Riguardo alla cosiddetta “Croce di Carlo V” il restauro è servito, fra l’altro, a riportare chiarezza sulle sue origini. Esistono, infatti, molte leggende al riguardo. Secondo l’aneddotica più diffusa essa rappresenterebbe un monumento alla presunta vittoria dell’esercito spagnolo di Carlo V su quello francese, in occasione della “calata” del Lautrec, a Foggia nel marzo 1528. Ma in realtà lo stato attuale delle ricerche dice che la croce va considerata come un segno devozionale, probabilmente eretto nel 1544 da Prospero della Bastia, personalità eminente dell’amministrazione cittadina del tempo, che fu mastrogiurato (cioè sindaco della città) in diversi momenti tra il 1539 e il 1557. Infine la statua lignea policroma dell’ “Ecce Homo”, conservata nella Stella Maris di Manfredonia. È un mezzo busto ligneo, intagliato a tutto tondo, di notevole fattura, raffigurante Gesù alla colonna, datato a inizio Settecento e attribuito alla scuola del Brudaglio. La stessa attribuzione è risultata anche per il “Cristo flagellato” della Cattedrale di Manfredonia, statua lignea realizzata sempre nel XVIII secolo probabilmente dagli allievi di questa famiglia di scultori Andriesi, i Brudaglio appunto, che tra il Settecento e l’Ottocento produssero una quantità innumerevole di statue a carattere religioso, sparse tra Puglia, Basilicata e Campania.

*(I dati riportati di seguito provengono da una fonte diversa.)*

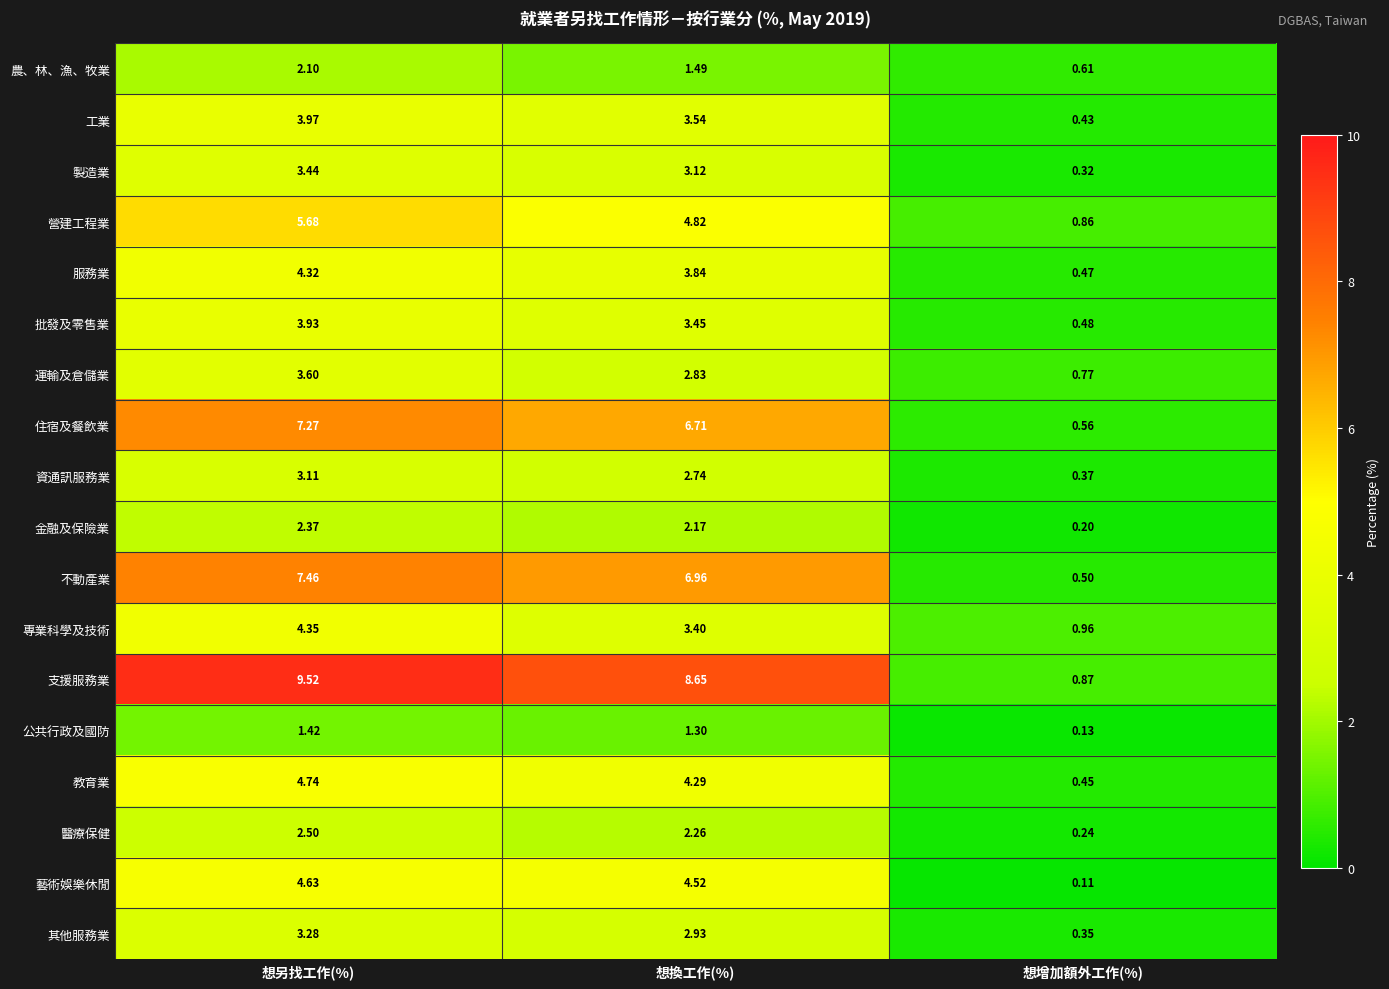

How many categories are shown in the chart?

3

Di genere diverso è stato, invece, l’intervento per salvare una capanna neolitica nel sito archeologico di Passo di Corvo ad Arpinova (Fg). Si tratta di un diorama in scala 1:1 che riproduce fin nei minimi dettagli l’abitazione tipica dei primi abitanti della zona. Il sito è in realtà un villaggio neolitico, fondato tra il IV e il V millennio a.C., con un’estensione di circa 40 ettari: uno dei più grandi del Tavoliere di Puglia.